Les jours de formation non utilisés peuvent être reportés à l’année suivante, mais par période de 5 ans, le travailleur doit avoir bénéficié en moyenne d’au moins 5 jours de formation par an. Les partenaires sociaux peuvent augmenter ou diminuer le nombre de jours de formation imposés dans leur secteur, mais un minimum de 2 jours de formation par travailleur doit être garanti.
Les mêmes principes s’appliquent aux employeurs comptant au moins 10 et moins de 20 travailleurs, mais une seule journée de formation par an est concernée.
Les employeurs comptant au moins 20 travailleurs doivent préparer un plan de formation annuel formel avant le 31 mars.
Ils doivent soumettre ce plan pour avis aux organes consultatifs compétents ou, à défaut, aux travailleurs avant le 15 mars.
Le plan comprend au minimum une formation formelle et informelle et s’applique pour une durée minimale d’un an.

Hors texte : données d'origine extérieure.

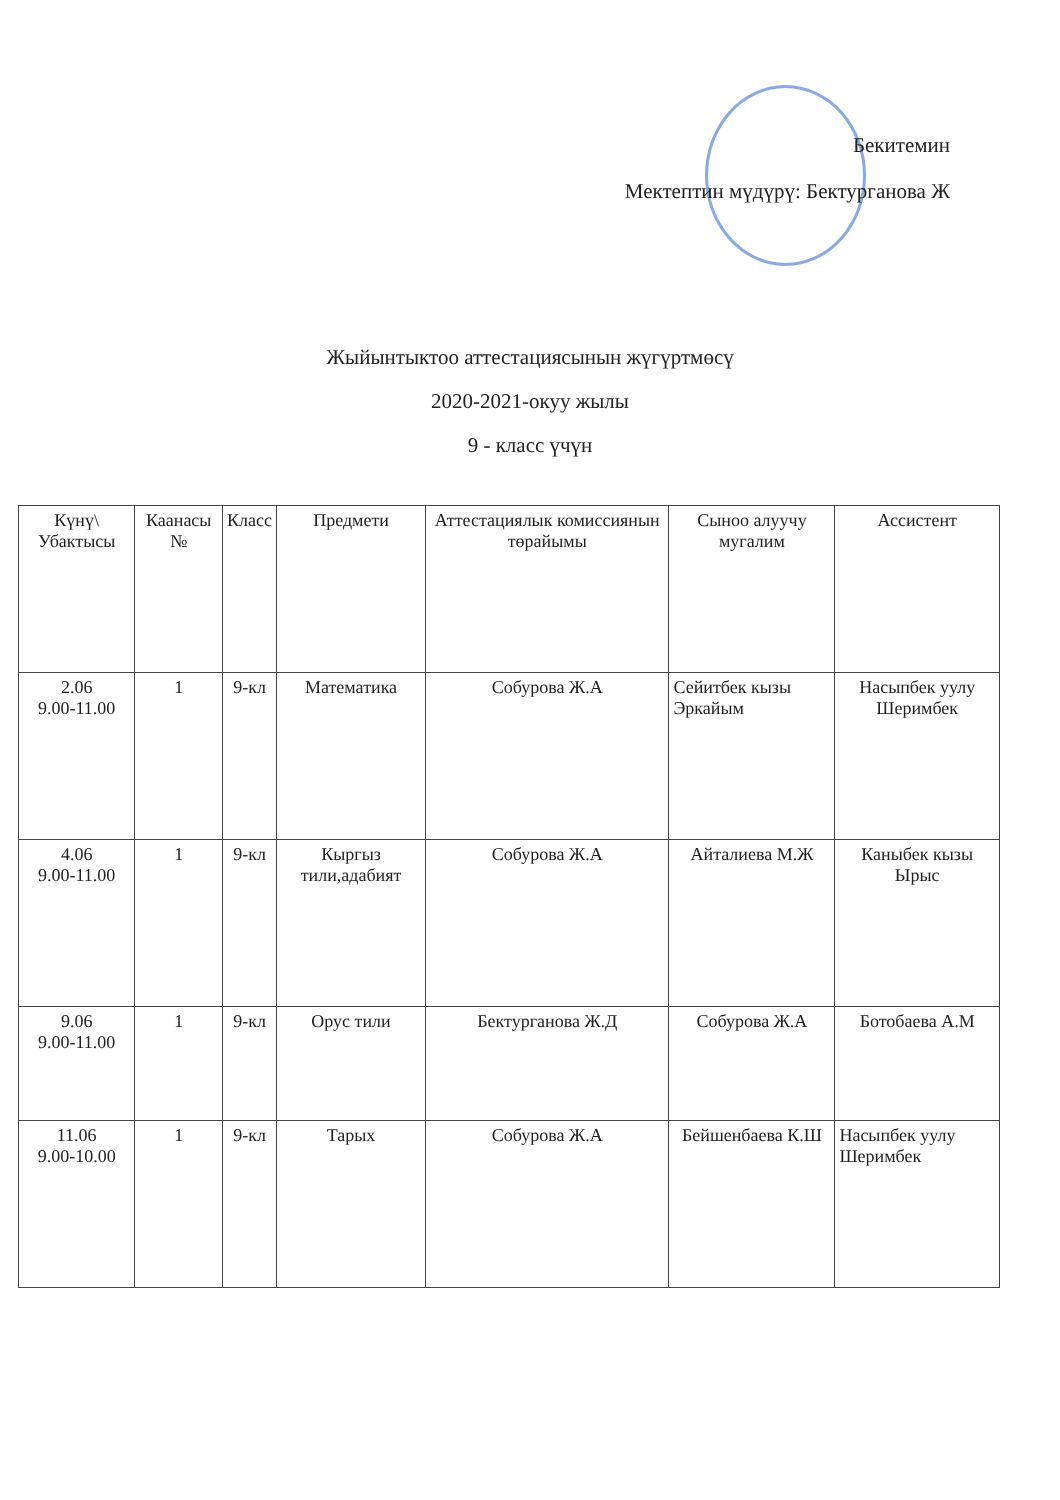Бекитемин
Мектептин мүдүрү: Бектурганова Ж
Жыйынтыктоо аттестациясынын жүгүртмөсү
2020-2021-окуу жылы
9 - класс үчүн
| Күнү\ Убактысы | Каанасы № | Класс | Предмети | Аттестациялык комиссиянын төрайымы | Сыноо алуучу мугалим | Ассистент |
| --- | --- | --- | --- | --- | --- | --- |
| 2.06 9.00-11.00 | 1 | 9-кл | Математика | Собурова Ж.А | Сейитбек кызы Эркайым | Насыпбек уулу Шеримбек |
| 4.06 9.00-11.00 | 1 | 9-кл | Кыргыз тили,адабият | Собурова Ж.А | Айталиева М.Ж | Каныбек кызы Ырыс |
| 9.06 9.00-11.00 | 1 | 9-кл | Орус тили | Бектурганова Ж.Д | Собурова Ж.А | Ботобаева А.М |
| 11.06 9.00-10.00 | 1 | 9-кл | Тарых | Собурова Ж.А | Бейшенбаева К.Ш | Насыпбек уулу Шеримбек |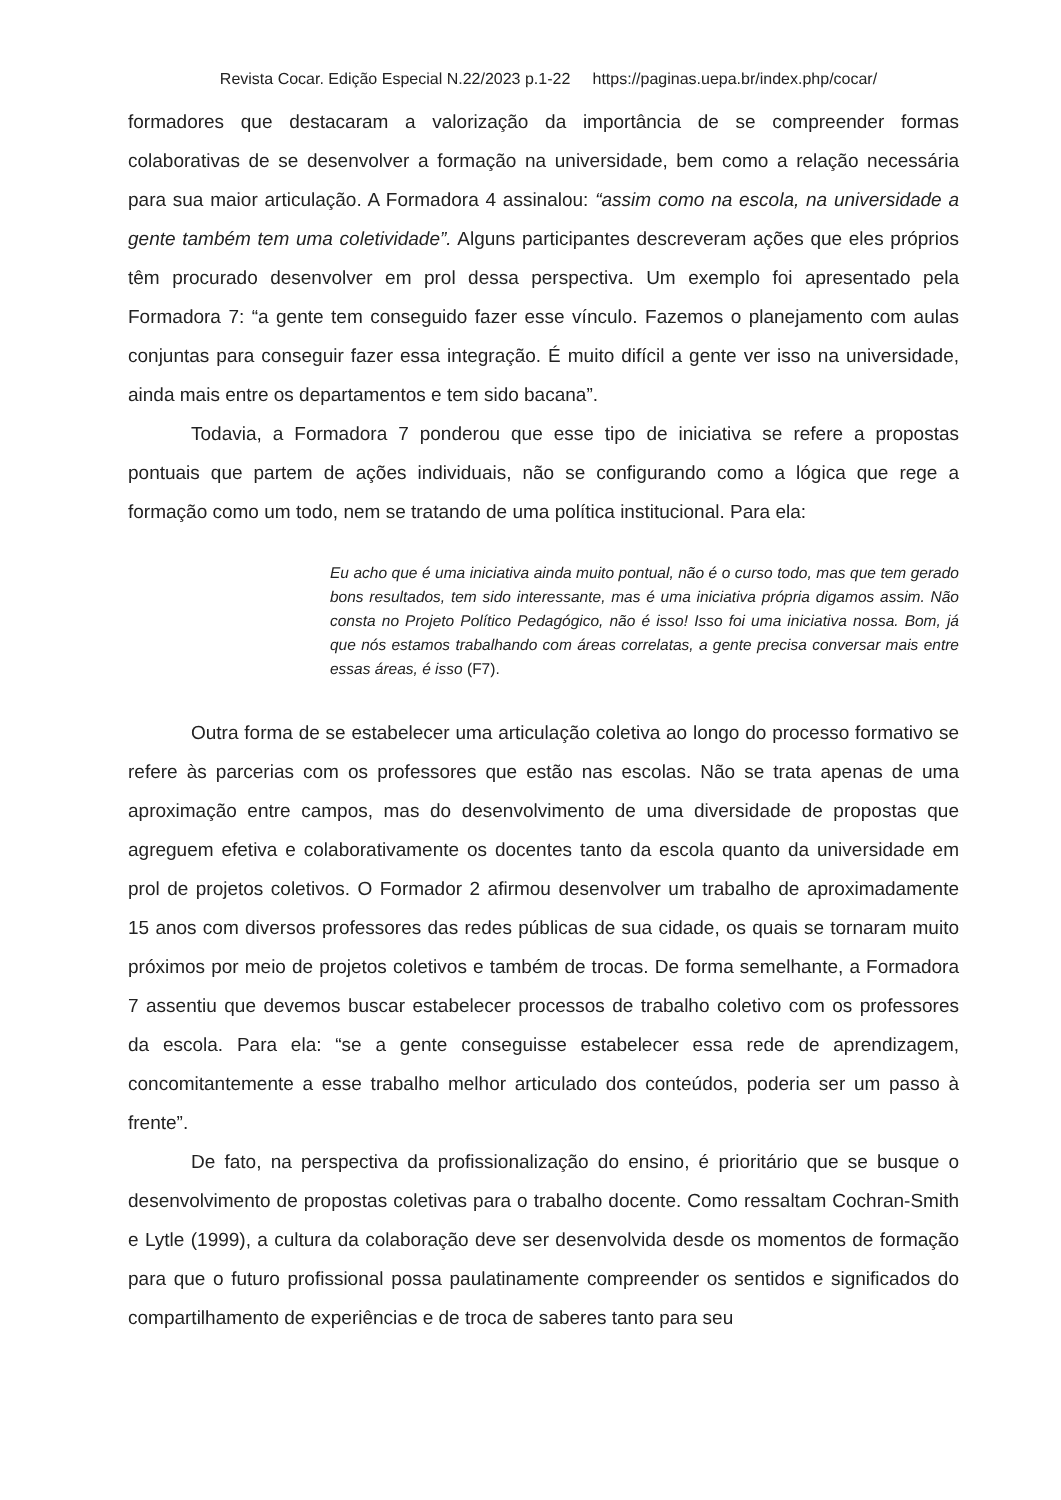Revista Cocar. Edição Especial N.22/2023 p.1-22 https://paginas.uepa.br/index.php/cocar/
formadores que destacaram a valorização da importância de se compreender formas colaborativas de se desenvolver a formação na universidade, bem como a relação necessária para sua maior articulação. A Formadora 4 assinalou: “assim como na escola, na universidade a gente também tem uma coletividade”. Alguns participantes descreveram ações que eles próprios têm procurado desenvolver em prol dessa perspectiva. Um exemplo foi apresentado pela Formadora 7: “a gente tem conseguido fazer esse vínculo. Fazemos o planejamento com aulas conjuntas para conseguir fazer essa integração. É muito difícil a gente ver isso na universidade, ainda mais entre os departamentos e tem sido bacana”.
Todavia, a Formadora 7 ponderou que esse tipo de iniciativa se refere a propostas pontuais que partem de ações individuais, não se configurando como a lógica que rege a formação como um todo, nem se tratando de uma política institucional. Para ela:
Eu acho que é uma iniciativa ainda muito pontual, não é o curso todo, mas que tem gerado bons resultados, tem sido interessante, mas é uma iniciativa própria digamos assim. Não consta no Projeto Político Pedagógico, não é isso! Isso foi uma iniciativa nossa. Bom, já que nós estamos trabalhando com áreas correlatas, a gente precisa conversar mais entre essas áreas, é isso (F7).
Outra forma de se estabelecer uma articulação coletiva ao longo do processo formativo se refere às parcerias com os professores que estão nas escolas. Não se trata apenas de uma aproximação entre campos, mas do desenvolvimento de uma diversidade de propostas que agreguem efetiva e colaborativamente os docentes tanto da escola quanto da universidade em prol de projetos coletivos. O Formador 2 afirmou desenvolver um trabalho de aproximadamente 15 anos com diversos professores das redes públicas de sua cidade, os quais se tornaram muito próximos por meio de projetos coletivos e também de trocas. De forma semelhante, a Formadora 7 assentiu que devemos buscar estabelecer processos de trabalho coletivo com os professores da escola. Para ela: “se a gente conseguisse estabelecer essa rede de aprendizagem, concomitantemente a esse trabalho melhor articulado dos conteúdos, poderia ser um passo à frente”.
De fato, na perspectiva da profissionalização do ensino, é prioritário que se busque o desenvolvimento de propostas coletivas para o trabalho docente. Como ressaltam Cochran-Smith e Lytle (1999), a cultura da colaboração deve ser desenvolvida desde os momentos de formação para que o futuro profissional possa paulatinamente compreender os sentidos e significados do compartilhamento de experiências e de troca de saberes tanto para seu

Il doit également inclure la formation proposée et le groupe cible de la formation.
Les commissions paritaires peuvent encore définir les conditions minimales que doit contenir le plan de formation.
Entrée en vigueur
La plupart de ces mesures sont entrées en vigueur le 20 novembre 2022.
Les règles relatives à la promotion à l’employabilité s’appliqueront à partir du 1er janvier 2023 et uniquement aux licenciements à partir de cette date.
L’obligation d’établir le plan annuel de formation entre en vigueur rétroactivement le 1er septembre 2022. Les dispositions relatives au droit individuel à la formation entrent en vigueur le 10 novembre 2022.
Pour 2023, en ce qui concerne les droits à la formation :
- un plan de formation annuel doit être établi avant le 31 mars ;
- le droit individuel à la formation devient concret.